SLC26A3 and SLC26A6 are closely related bona fide Cl/HCO3 exchangers that contribute in the intestine to bicarbonate secretion mainly in the duodenum and NaCl absorption mainly in the colon. Both SLC26A3 and SLC26A6 were shown in model systems to be functionally and maybe also structurally coupled to CFTR or NHE3 respectively, but these interactions have not been studied in vivo. Furthermore, such interactions may be dynamically regulated if SLC26A3/A6 as well as NHE3 and CFTR are present within the same cell. Fluid secretion and absorption vary in the duodenum and colon several times a day along the fasting/feeding cycle (prandial, post-prandial and interprandial phases), but the corresponding common regulation of the transporters involved – including both their functional and their structural coupling – are not known. We will elucidate regulation of SLC26A3 and SLC26A6 in their interaction with CFTR or NHE3 along the fasting/feeding cycle on the cellular and molecular level. Building on our common expertise and data obtained in the first funding period, we will use human biopsies, a mouse model of fasting/feeding, and human duodenal and colonic organoids, which are differentiated to model crypt or surface cells and are responsive to extracellular signals of the fasting/feeding cycle (Polypeptide YY/Neuropeptide Y, glucose, luminal acid exposure, lysophosphatidic acid). We will also use transfected cells to further characterize and manipulate molecular interactions, including the presence in common multiprotein complexes, the role of PDZ interactions and of lipid rafts. We anticipate to develop a comprehensive picture of how SLC26A3/A6 dependent apical transport processes are regulated along the fasting/feeding cycle in the duodenum and colon.

* [DATASET EXTRACT]:
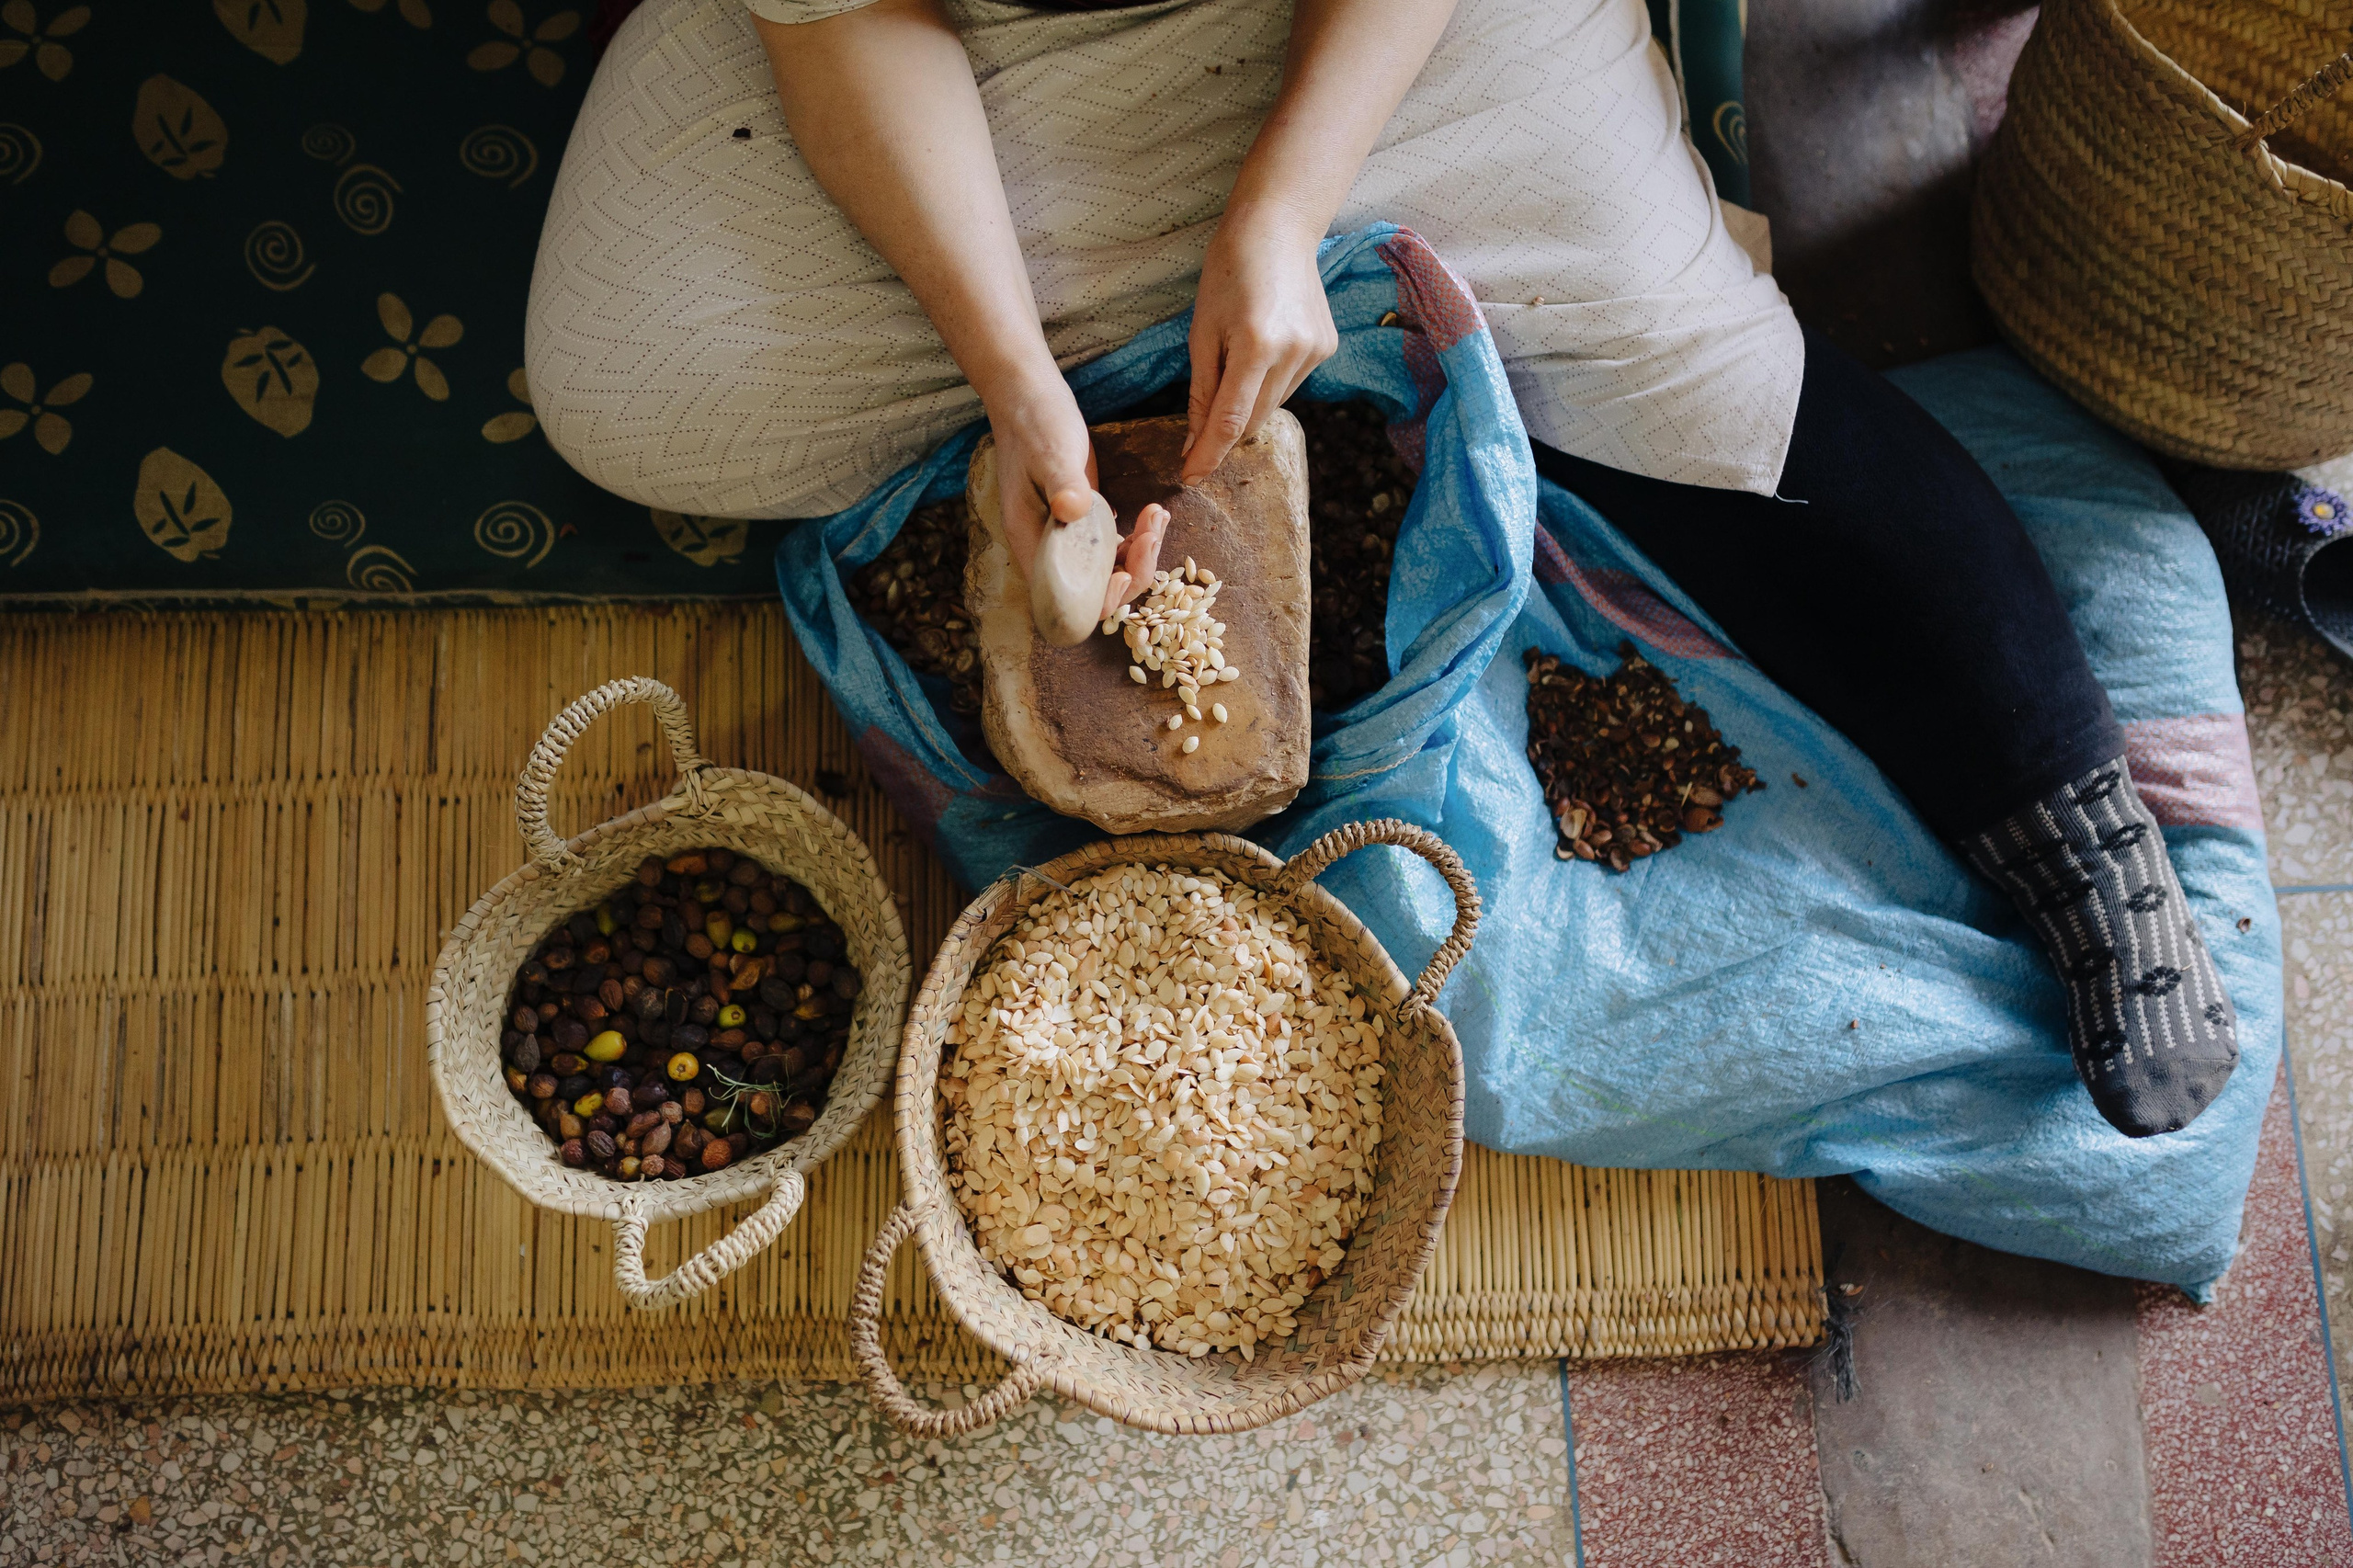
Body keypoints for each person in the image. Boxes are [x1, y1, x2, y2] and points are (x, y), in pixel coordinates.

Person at [525, 0, 2238, 1138]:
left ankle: (2071, 817)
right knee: (630, 378)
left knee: (1691, 373)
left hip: (1386, 39)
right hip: (997, 54)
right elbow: (843, 26)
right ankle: (1330, 316)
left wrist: (1278, 211)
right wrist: (1012, 379)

* [WHAT IS NEEDED]:
Quote the entire text on SLC26A3 and SLC26A6 regulation along the fasting/feeding cycle word for word. The records were taken from a separate source.

* [WRITTEN RESPONSE]:
SLC26A3 and SLC26A6 are closely related bona fide Cl/HCO3 exchangers that contribute in the intestine to bicarbonate secretion mainly in the duodenum and NaCl absorption mainly in the colon. Both SLC26A3 and SLC26A6 were shown in model systems to be functionally and maybe also structurally coupled to CFTR or NHE3 respectively, but these interactions have not been studied in vivo. Furthermore, such interactions may be dynamically regulated if SLC26A3/A6 as well as NHE3 and CFTR are present within the same cell. Fluid secretion and absorption vary in the duodenum and colon several times a day along the fasting/feeding cycle (prandial, post-prandial and interprandial phases), but the corresponding common regulation of the transporters involved – including both their functional and their structural coupling – are not known. We will elucidate regulation of SLC26A3 and SLC26A6 in their interaction with CFTR or NHE3 along the fasting/feeding cycle on the cellular and molecular level. Building on our common expertise and data obtained in the first funding period, we will use human biopsies, a mouse model of fasting/feeding, and human duodenal and colonic organoids, which are differentiated to model crypt or surface cells and are responsive to extracellular signals of the fasting/feeding cycle (Polypeptide YY/Neuropeptide Y, glucose, luminal acid exposure, lysophosphatidic acid). We will also use transfected cells to further characterize and manipulate molecular interactions, including the presence in common multiprotein complexes, the role of PDZ interactions and of lipid rafts. We anticipate to develop a comprehensive picture of how SLC26A3/A6 dependent apical transport processes are regulated along the fasting/feeding cycle in the duodenum and colon.